Seagoing mammals with blowholes, however, are way ahead of us. In whales and dolphins, the airway is completely separated from the esophagus; no deaths from choking for them. So maybe all that speculation about their brains also being more advanced than ours isn’t so far off. Of course, there is a tradeoff – cetaceans are unable to breath through their mouths. But whoever heard of a whale with a stuffy nose?

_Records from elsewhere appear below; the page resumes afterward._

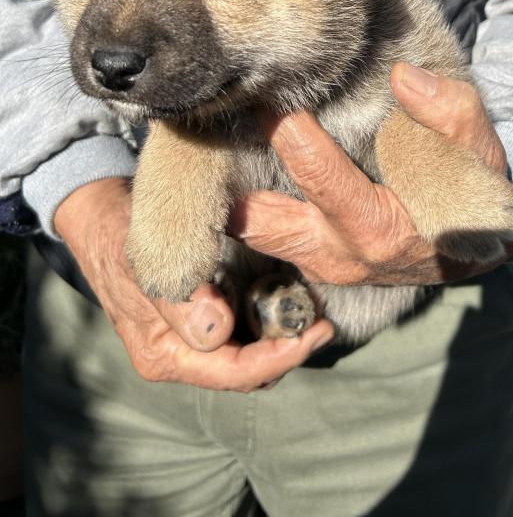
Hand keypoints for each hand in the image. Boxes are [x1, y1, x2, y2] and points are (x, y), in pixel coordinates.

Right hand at [54, 178, 333, 391]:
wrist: (104, 219)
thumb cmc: (123, 236)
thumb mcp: (147, 261)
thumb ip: (181, 300)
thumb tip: (217, 332)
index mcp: (164, 354)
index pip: (232, 373)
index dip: (278, 358)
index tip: (314, 333)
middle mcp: (179, 357)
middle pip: (245, 374)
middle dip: (288, 353)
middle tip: (325, 325)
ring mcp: (190, 343)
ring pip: (248, 360)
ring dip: (282, 343)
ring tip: (314, 315)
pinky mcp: (202, 323)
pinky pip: (243, 338)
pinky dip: (268, 327)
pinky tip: (289, 302)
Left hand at [229, 63, 512, 284]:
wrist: (482, 242)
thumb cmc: (478, 192)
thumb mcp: (482, 151)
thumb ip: (452, 113)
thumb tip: (404, 77)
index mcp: (385, 230)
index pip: (326, 180)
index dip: (293, 136)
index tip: (267, 98)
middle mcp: (347, 256)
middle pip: (270, 223)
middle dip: (235, 180)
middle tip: (205, 136)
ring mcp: (327, 266)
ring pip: (260, 240)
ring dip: (227, 206)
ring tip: (193, 166)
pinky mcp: (318, 264)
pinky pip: (268, 244)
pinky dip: (242, 217)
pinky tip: (220, 185)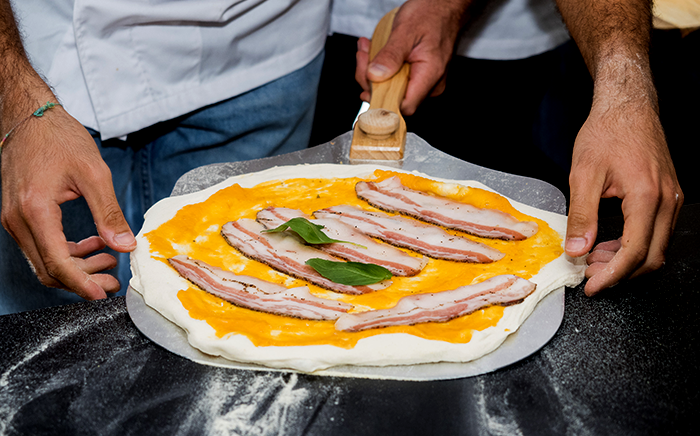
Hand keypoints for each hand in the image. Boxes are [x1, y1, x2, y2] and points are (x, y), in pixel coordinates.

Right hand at [1, 104, 136, 299]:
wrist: (29, 115)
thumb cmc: (59, 137)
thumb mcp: (94, 173)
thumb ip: (109, 213)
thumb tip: (125, 245)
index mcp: (35, 210)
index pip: (57, 263)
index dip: (82, 284)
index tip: (104, 294)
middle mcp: (18, 220)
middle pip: (48, 269)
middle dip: (83, 281)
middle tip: (114, 278)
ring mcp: (14, 219)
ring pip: (44, 261)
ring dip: (77, 267)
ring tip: (110, 259)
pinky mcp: (19, 215)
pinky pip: (41, 246)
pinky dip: (66, 252)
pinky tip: (93, 244)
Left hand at [355, 0, 468, 114]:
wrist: (444, 6)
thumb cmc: (432, 14)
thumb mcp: (406, 31)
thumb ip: (391, 55)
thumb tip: (375, 76)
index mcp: (429, 76)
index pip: (403, 106)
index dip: (382, 101)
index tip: (366, 87)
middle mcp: (429, 84)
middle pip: (393, 97)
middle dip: (371, 77)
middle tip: (364, 56)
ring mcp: (424, 81)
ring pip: (391, 87)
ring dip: (374, 70)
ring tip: (368, 48)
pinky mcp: (417, 76)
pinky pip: (395, 79)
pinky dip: (382, 66)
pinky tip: (376, 51)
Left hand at [565, 98, 682, 295]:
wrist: (627, 108)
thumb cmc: (605, 134)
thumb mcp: (583, 175)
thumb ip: (581, 216)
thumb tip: (577, 250)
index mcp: (647, 197)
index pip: (634, 253)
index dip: (611, 276)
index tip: (591, 286)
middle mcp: (667, 200)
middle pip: (651, 257)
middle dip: (620, 274)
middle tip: (590, 276)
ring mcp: (672, 198)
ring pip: (657, 247)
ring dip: (627, 261)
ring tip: (594, 259)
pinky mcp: (669, 196)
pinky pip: (657, 232)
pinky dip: (634, 245)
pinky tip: (609, 244)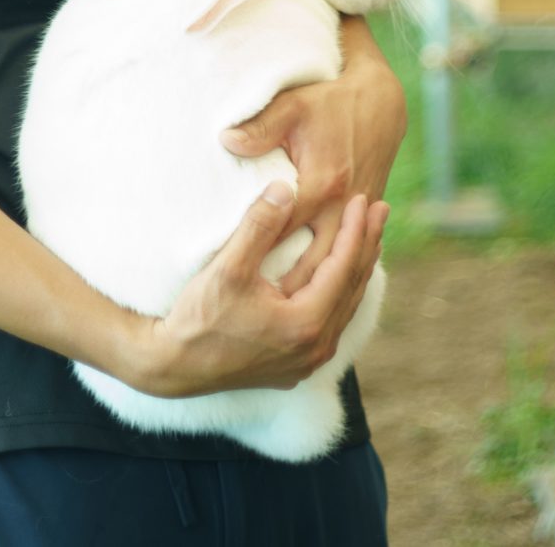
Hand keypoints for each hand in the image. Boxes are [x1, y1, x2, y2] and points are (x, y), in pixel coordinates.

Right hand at [128, 184, 387, 398]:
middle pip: (353, 288)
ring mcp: (307, 361)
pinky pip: (331, 322)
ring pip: (345, 307)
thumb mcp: (228, 268)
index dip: (356, 229)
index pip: (343, 267)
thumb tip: (285, 188)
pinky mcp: (295, 366)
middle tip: (381, 209)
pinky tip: (339, 279)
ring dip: (357, 269)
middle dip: (367, 245)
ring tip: (368, 239)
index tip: (365, 198)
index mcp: (306, 324)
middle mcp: (315, 347)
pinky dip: (340, 293)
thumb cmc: (199, 319)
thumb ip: (259, 226)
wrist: (173, 367)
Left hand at [222, 35, 407, 293]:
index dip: (262, 259)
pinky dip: (331, 273)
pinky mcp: (364, 215)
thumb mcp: (293, 106)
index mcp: (322, 184)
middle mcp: (343, 206)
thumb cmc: (331, 102)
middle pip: (314, 262)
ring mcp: (357, 214)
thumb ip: (260, 127)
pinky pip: (347, 253)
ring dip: (313, 289)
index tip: (235, 285)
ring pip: (335, 265)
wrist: (382, 103)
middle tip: (255, 318)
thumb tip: (226, 140)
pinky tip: (311, 292)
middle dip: (289, 291)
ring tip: (280, 317)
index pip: (286, 233)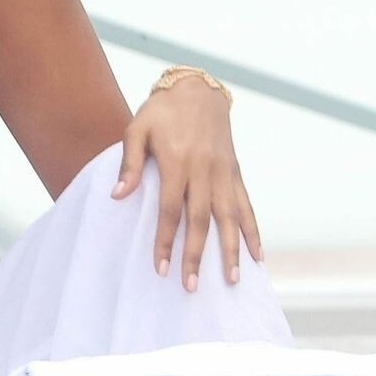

But back to the task at hand. Most good fishermen after they have filletted their catch, take a look at what it had been eating. Tucked along the fish’s belly right behind its chin is a cavity containing the animal’s visceral organs – among them its liver, gonads, and digestive tract. The stomach is easily identified as a muscular pouch which often is bulging with the creature’s last meal. Opening it can be revealing. Sometimes its emptiness gives a hint that the creature was hungry enough to take a chance on an iffy looking meal. But since striped bass are notoriously unpicky eaters their stomach contents are often more interesting. Sadly, an occasional plastic straw or tampon applicator comes tumbling out but more typically the stomach contains all sorts of prey fish like menhaden, silversides and herring, as well as crabs, shrimp, mussels, baby lobsters and squid. The more curious fishermen take a closer look and make sure their next lure bears some resemblance to what the fish have been feeding on that day.
Tucked neatly into the same cavity as the fish’s stomach are its gonads. Since female bass are larger than males of the same age, most keepers are female and the one that fell for that blue and white piece of plastic was no exception. Just inside her belly two glistening golden, structures bulged with next springs eggs. Most fishermen feel a twinge of remorse on looking at all these future trophies – leading many to advocate for what is called a “split” size limit – restricting keeper bass to those between, say, 24 and 30 inches. This would allow more wise old “cows” to lay their huge clutches of millions upon millions of eggs, making for more young fish per clutch and possibly selecting for more challenging ones.
Striped bass prefer rocky shorelines and one of the commonest places to clean a fish is right on the shore using a boulder as a work table. By the time the task is wrapping up the fisherman has typically attracted an audience of those same gulls which had earlier telegraphed the fish’s presence. Now, as if expecting payoff for their betrayal, they eye the process hopefully. In the event of carelessness on the part of the butcher – a trip to the water’s edge to rinse hands for example – they are not above pulling a double cross and lifting a fillet or two from the pan in which they lay. More experienced butchers know better than to turn their backs, however, and may even disappoint the audience by taking everything that remains home for stock. A more common finale, though, is to send the fish’s head back into the sea for the crabs to dine on and toss toss chunks of viscera to the waiting avian audience, underscoring the fact that we humans are just one more step in a great ecological loop.